» **SUPPLIED RECORDS**:
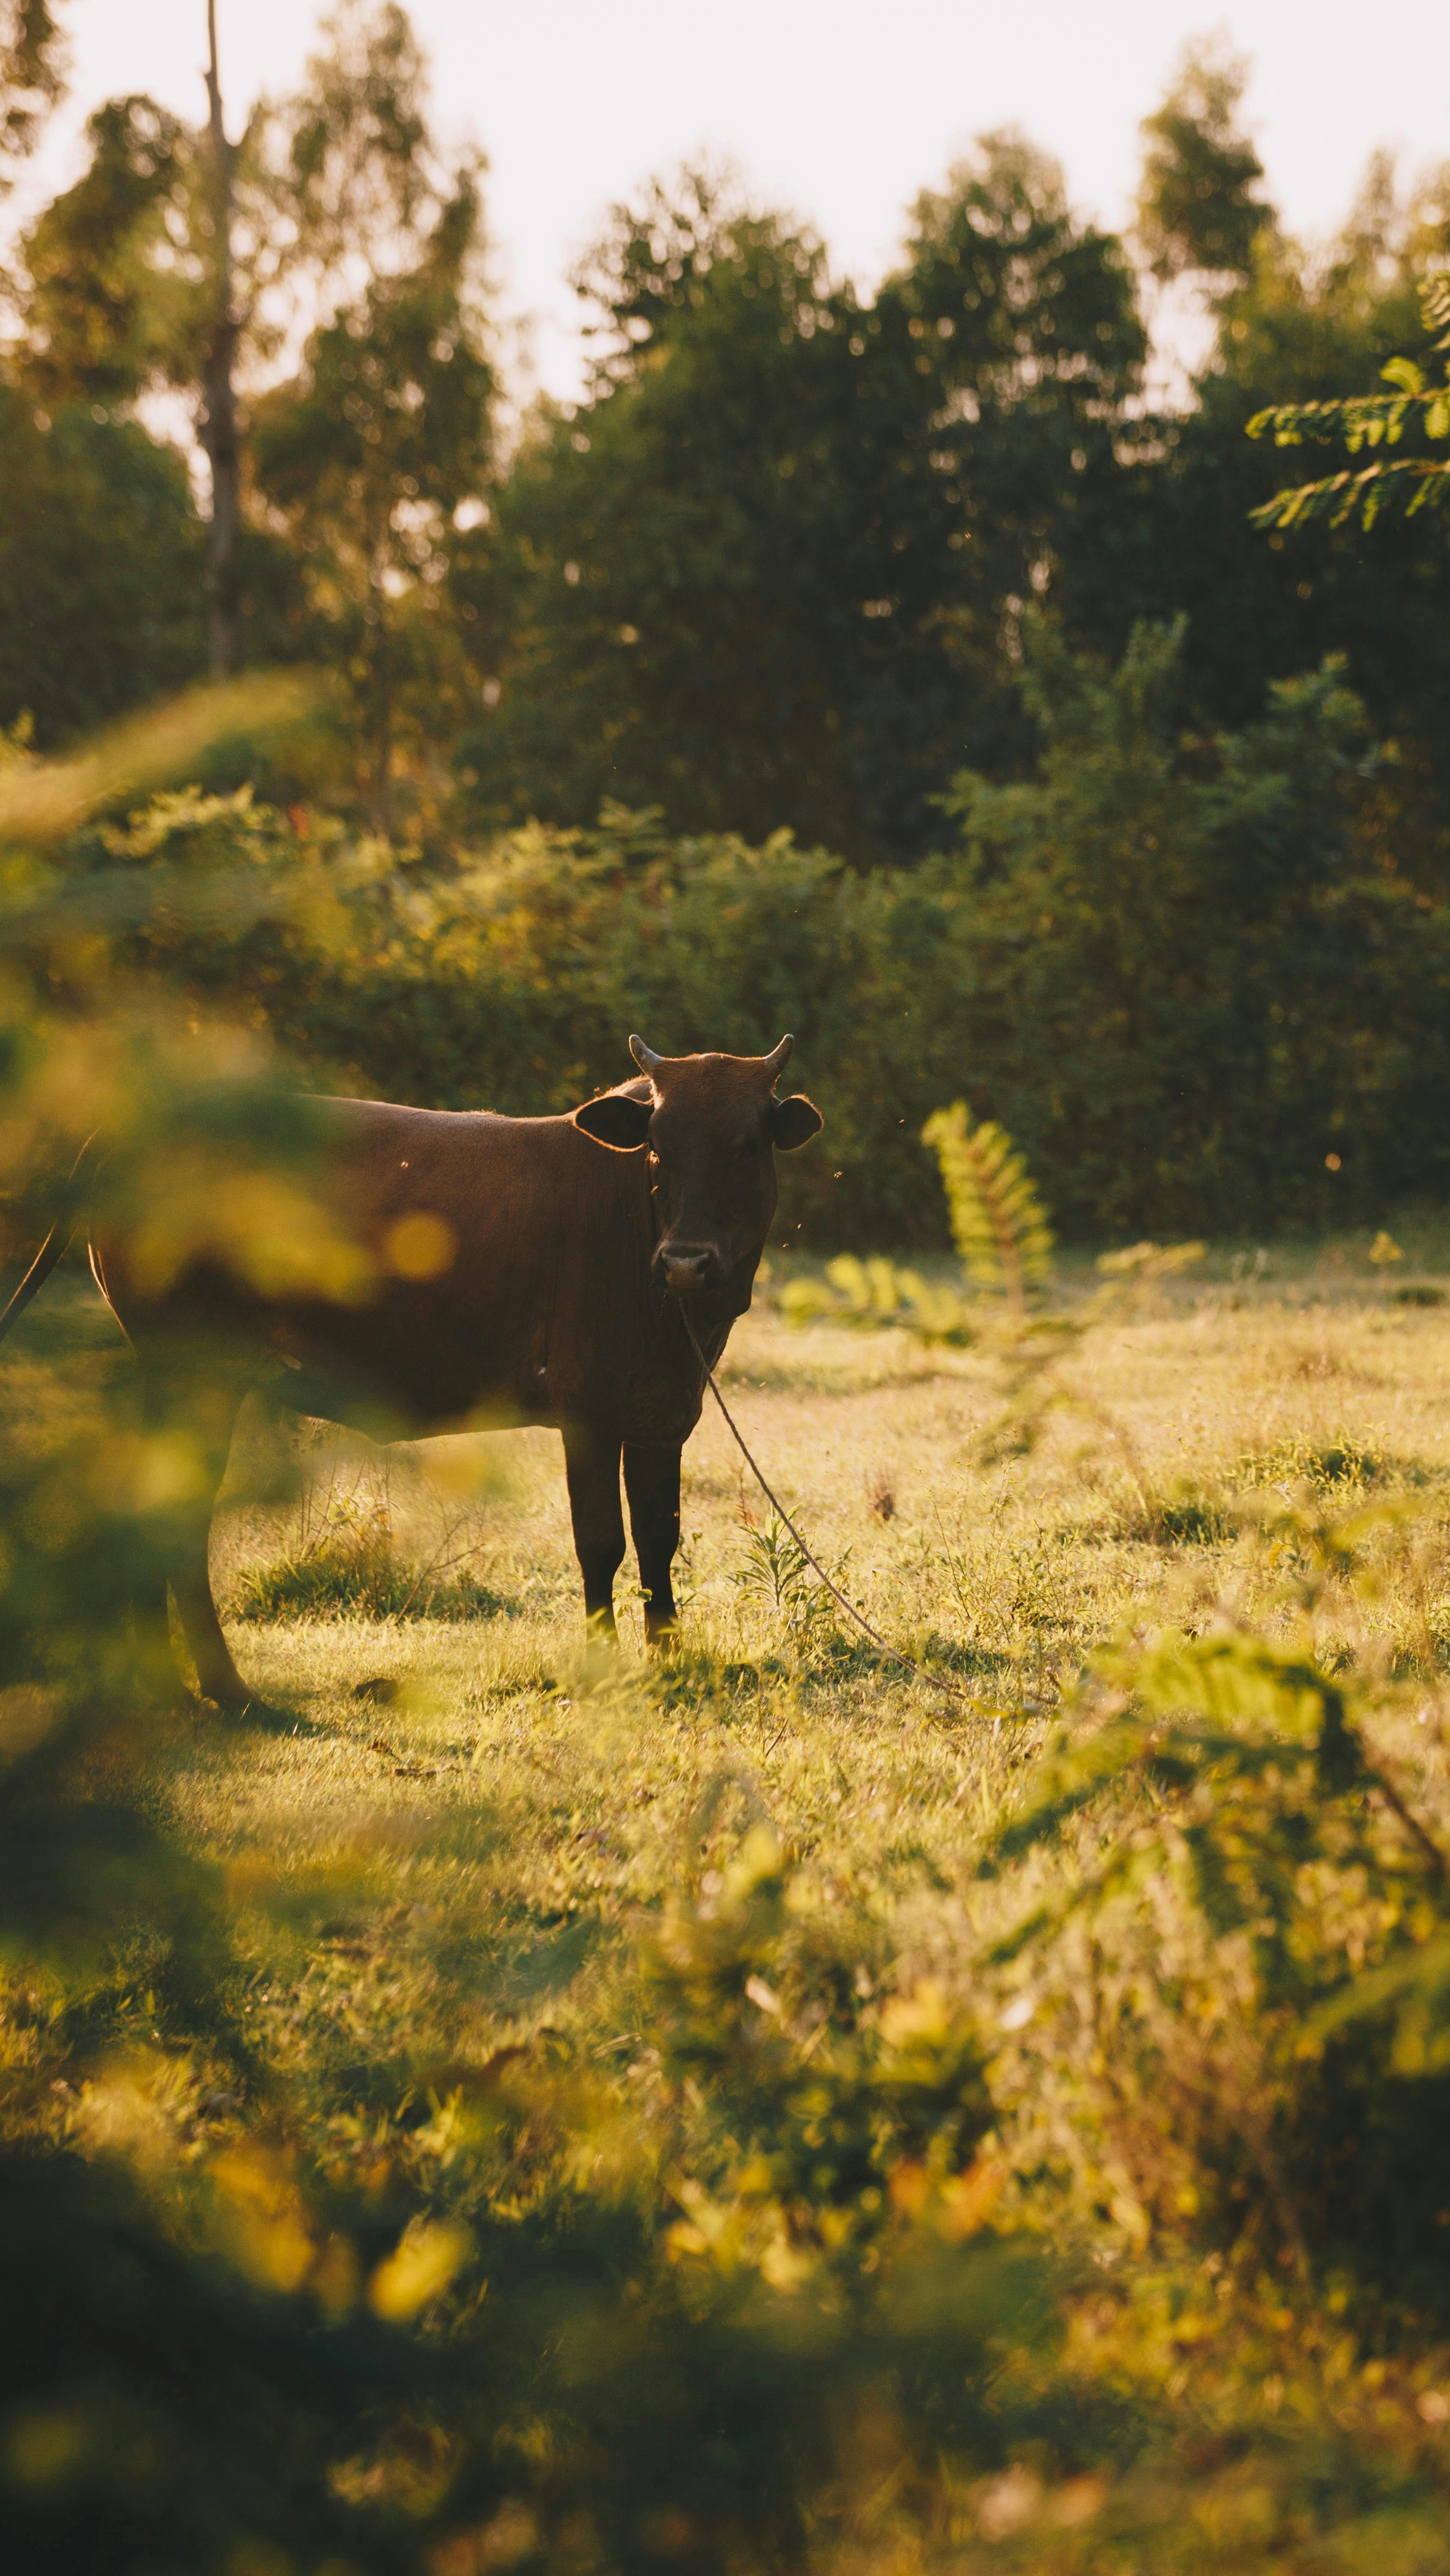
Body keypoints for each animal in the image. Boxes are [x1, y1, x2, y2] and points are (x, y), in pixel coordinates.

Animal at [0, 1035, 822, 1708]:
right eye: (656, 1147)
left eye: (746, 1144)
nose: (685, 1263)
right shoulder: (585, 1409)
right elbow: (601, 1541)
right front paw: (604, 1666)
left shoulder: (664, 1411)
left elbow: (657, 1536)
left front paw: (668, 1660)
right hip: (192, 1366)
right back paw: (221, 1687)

» **WHAT IS EXPECTED**: Omit pictures; set down the rest of the material word for word.

» **TASK SOLUTION**:
Body keypoints for each animal in the image. Boxes are [x1, y1, x2, y2] and points are (x, y), in pixel coordinates.

Animal at [0, 1035, 822, 1708]:
right eye: (656, 1147)
left eye: (746, 1144)
nose: (685, 1263)
right shoulder: (585, 1409)
right elbow: (601, 1541)
right front paw: (604, 1666)
left shoulder: (664, 1411)
left elbow: (657, 1536)
left front paw: (668, 1660)
right hip: (192, 1366)
right back paw: (221, 1687)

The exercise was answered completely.